At the same time I have that "moral principle", idealistic streak that INFPs are supposed to have. (Though I think ethics are a great illustration of this relationship between logic and emotions - one should attempt to make moral principles as logically consistent as possible, which is partly why I enjoy debates about morality because the webs of reasoning are so interesting to explore. But at the same time ethical positions do exist with an essential kernel of subjectivity and feeling; there is no -purely- logical way of coming to ethical conclusions.) I tend to polemic on ethical/political subjects, I tend to err on the side of generosity to others (in terms of how well I see them). But I think this is only in theory. Real people I come across I'm quite critical of and impatient with if I find them intellectually tiresome. And this is an extremely new development for me. I never used to be particularly interested in morality. But as the opportunities for mathematical and logical thought have dried up (vagaries of education), and I've explored philosophical thought more, it's as if emotions and less purely intellectual-plaything-type subjects have had to be incorporated into my way of thinking.
... But I have that need to be clear about descriptions and language use that INTPs are supposed to have, which results in a tendency to run on (and on and on) particularly in debates.
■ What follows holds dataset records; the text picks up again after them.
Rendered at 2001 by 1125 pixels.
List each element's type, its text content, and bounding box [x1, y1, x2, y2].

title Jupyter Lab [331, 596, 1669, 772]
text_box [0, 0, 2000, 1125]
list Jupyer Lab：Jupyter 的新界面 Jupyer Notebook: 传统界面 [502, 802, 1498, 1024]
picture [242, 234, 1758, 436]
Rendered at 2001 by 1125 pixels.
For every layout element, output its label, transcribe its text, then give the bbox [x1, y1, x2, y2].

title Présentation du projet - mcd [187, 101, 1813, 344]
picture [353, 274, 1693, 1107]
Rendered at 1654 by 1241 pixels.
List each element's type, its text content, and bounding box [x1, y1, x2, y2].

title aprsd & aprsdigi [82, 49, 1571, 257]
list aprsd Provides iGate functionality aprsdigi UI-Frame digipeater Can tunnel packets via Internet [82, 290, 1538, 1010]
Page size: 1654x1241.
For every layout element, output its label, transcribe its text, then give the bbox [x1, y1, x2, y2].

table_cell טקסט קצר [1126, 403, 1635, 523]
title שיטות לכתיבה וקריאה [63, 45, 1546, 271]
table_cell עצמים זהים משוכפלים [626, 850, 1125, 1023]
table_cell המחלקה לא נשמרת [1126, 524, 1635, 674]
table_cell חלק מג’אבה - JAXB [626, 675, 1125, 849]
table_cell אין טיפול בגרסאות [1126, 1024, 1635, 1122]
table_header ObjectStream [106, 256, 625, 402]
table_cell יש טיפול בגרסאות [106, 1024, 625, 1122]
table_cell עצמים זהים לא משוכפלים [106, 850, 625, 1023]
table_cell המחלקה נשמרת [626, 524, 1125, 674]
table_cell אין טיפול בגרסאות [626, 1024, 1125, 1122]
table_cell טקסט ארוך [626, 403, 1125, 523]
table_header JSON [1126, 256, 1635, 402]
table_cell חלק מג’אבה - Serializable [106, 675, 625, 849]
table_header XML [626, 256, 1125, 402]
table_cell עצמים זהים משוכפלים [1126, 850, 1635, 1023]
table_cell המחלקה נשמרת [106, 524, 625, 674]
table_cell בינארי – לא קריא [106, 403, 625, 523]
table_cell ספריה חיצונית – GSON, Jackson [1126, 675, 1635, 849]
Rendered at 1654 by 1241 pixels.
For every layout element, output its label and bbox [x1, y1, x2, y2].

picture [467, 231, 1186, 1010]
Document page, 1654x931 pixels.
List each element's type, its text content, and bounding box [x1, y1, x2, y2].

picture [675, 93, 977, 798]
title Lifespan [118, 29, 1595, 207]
I am often accused of not giving the other person time to make their case because I'm too busy making mine as clear as possible, and interrupt as soon as the other person makes any kind of point or piece of reasoning I find erroneous. I am a pedant for logic and language. I'm not exactly a -grammar Nazi- but nothing infuriates me more than scattered, imprecise language. (I think one of the reasons I find it so difficult to express my emotions -when I have them- is their stubborn refusal to bend to the requirements of language: what happens is either a horrid mess of inchoate babbling nonsense if I speak my emotions while I am feeling them, or something rather elevated and poetic and universalised that perhaps loses its individual nature if I talk of emotions I -have- felt while I am not feeling them. I generally feel the need to rationalise my emotions - to myself or others, I am not sure - and make them fit into some kind of internally consistent world-view, so I think that's why I do that. And the fact that these days my feeling doesn't seem to be able to do that is what makes me seem like a stranger to myself, almost, and a broken person. A few years back my preferred rationalisation was a pretended superiority complex.)
I have a quite avoidant personality, low self-confidence (unless in an intellectual situation in which I can be quite sure of myself), and I think a slight social anxiety, which I don't show very much but definitely stresses me mentally. But when with people I know very well and trust I am very talkative. Blah. I don't even know where I'm going with this anymore. Help me out. Please.

Oh and if anyone recognises me from INTP central, uh, hi.